Computed Tomographic Angiography of the Thorax
Pulmonary arteries
Technical Considerations and Clinical Applications
Pulmonary embolism (PE) is the third most common cause of cardiovascular death in the United States after ischemic heart disease and stroke, with an estimated annual incidence of 300,000 to 600,000 cases per year.40 Even though there is a high prevalence of PE, it continues to be underdiagnosed, with only 43 to 53 patients per 100,000 being accurately identified.41
Computed tomography of the pulmonary arteries (CTPA) is the current diagnostic test of choice for assessing pulmonary thromboembolic disease. In the PIOPED-II study,42 CTPA was principally performed on 4-slice CT with a slice thickness of 1 to 1.25 mm. In this study, the overall positive predictive value in diagnosing PE was 86% (97% for proximal, 68% for segmental, and 25% for subsegmental thrombus), and the negative predictive value was 95%. The value of CTPA varied with the clinical pretest probability of PE: in patients with high or intermediate clinical probability, the positive predictive value for PE was 96%. However, in the face of low clinical pretest likelihood, 42% of patients had a false-positive CTPA result. Therefore, a positive CTPA that was discordant with clinical data had little diagnostic value, at least on the basis of this study. There are randomized controlled studies using later-generation CT scanners that have addressed the issue of their superiority over the 4-slice systems used in PIOPED-II.43–45 The expectation is that thinner detectors and larger detector assembly would allow rapid imaging of the pulmonary artery and branches in a few seconds, avoiding motion artifact.

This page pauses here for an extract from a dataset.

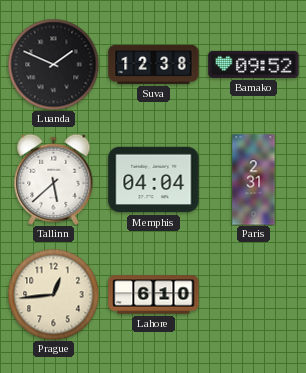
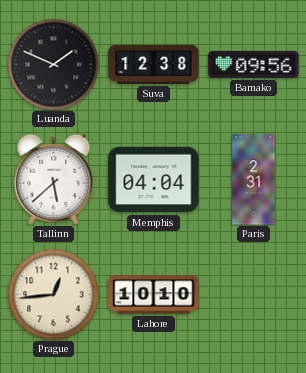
Bamako: 09:52 -> 09:56
Lahore: 6:10 -> 10:10
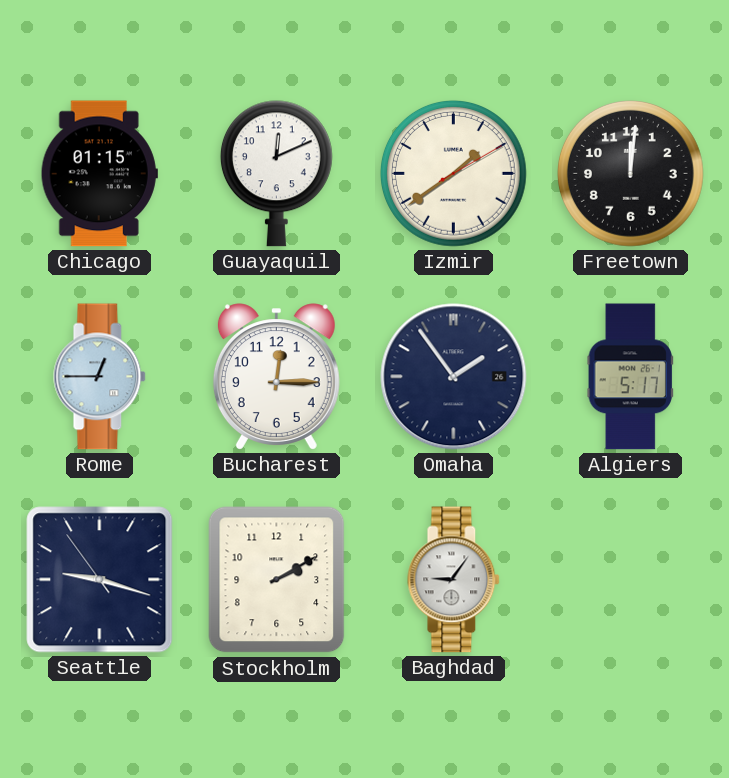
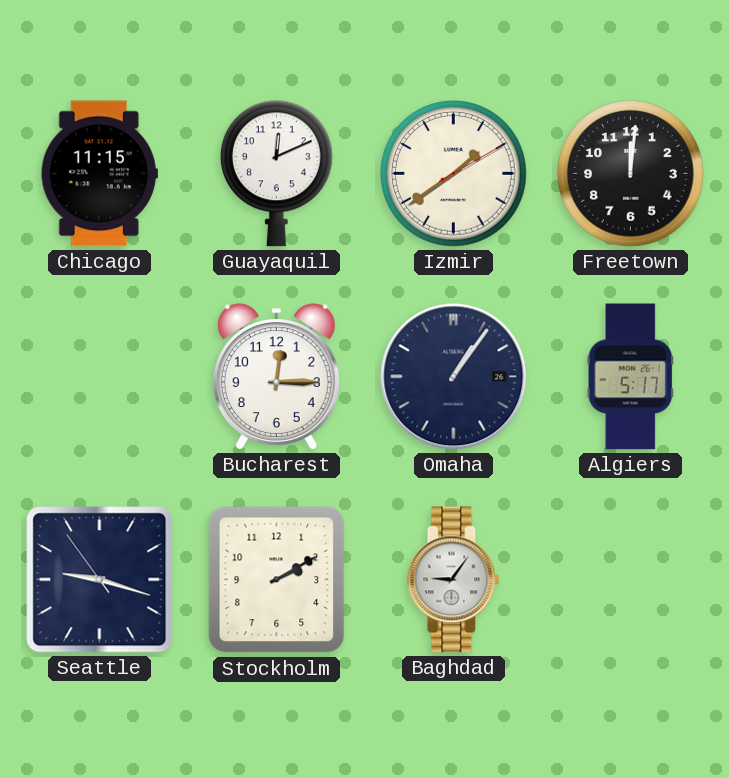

The CTPA findings of acute PE can be divided into arterial findings and ancillary findings. Intraluminal filling defects may partially or completely occlude a pulmonary artery and typically cause significant dilation of the vessel. Acute emboli appear as adherent intravascular filling defects that form acute angles to the vessel wall, whereas chronic thrombi have the appearance of mural adherent thrombi contiguous with the vessel wall. Acute PEs that straddle the bifurcation of the left and right pulmonary arteries are referred to as saddle emboli (Fig. 14-3). Lung infarcts, atelectasis, and oligemia of the affected territory are common lung parenchymal findings with a PE.